Миссис Грейнджер поняла этот рвотный позыв по-своему.
— Да уж... Шутники пошли. На пергаменте пишут. Бумаги, что ли, нет?
— Мам, — подала голос Карина, — Давай я это письмо спрячу. А вдруг не шутка?
— Волшебства не существует, Гермиона. Ты же у меня такая умная девочка... — мама осеклась. Карина вытянула руку, и конверт плавно поплыл к ней по воздуху. Девочка смущенно посмотрела на мать.
— Я иногда могу странные штуки. Только я боялась кому-то говорить. А тут это письмо... Мама, ты же правда все равно будешь меня любить? — к смущению прибавилась отчаянная надежда.
— Ох... Ну конечно же буду, маленькая моя, — мать крепко обняла дочь и прижала к себе, — Ну как ты могла подумать, что мы тебя разлюбим?
Карина вернула контроль над телом Гермионе, и та уже вполне самостоятельно расплакалась от радости и возможности показать родителям свои умения.
Письмо читали всей семьей. И хотя в существовании магии после демонстрации родители не сомневались, письмо все равно выглядело глупой шуткой.
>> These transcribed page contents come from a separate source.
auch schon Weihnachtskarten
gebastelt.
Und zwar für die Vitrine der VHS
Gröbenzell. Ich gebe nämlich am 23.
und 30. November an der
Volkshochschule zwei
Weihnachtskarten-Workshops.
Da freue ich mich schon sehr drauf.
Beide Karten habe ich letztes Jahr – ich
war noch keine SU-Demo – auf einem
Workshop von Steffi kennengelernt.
— Ждем вашу сову, — прочитал мистер Грейнджер, — Даже если это не шутка, откуда мы возьмем почтовую сову? Они же письмо доставили нормальным способом, хоть бы обратный адрес оставили.
— Да и где мы купим всё, что надо для школы? Все эти котлы, учебники, палочку? — поддакнула ему жена.
— Странно все это, — резюмировала Гермиона, — Мам, пап. Давайте я письмо у себя подержу до осени. А там видно станет. Если не шутка — так они пришлют кого-нибудь, наверное. А если шутка — так пойду осенью в новую школу, как мы и хотели.
На том семья Грейнджеров и остановилась.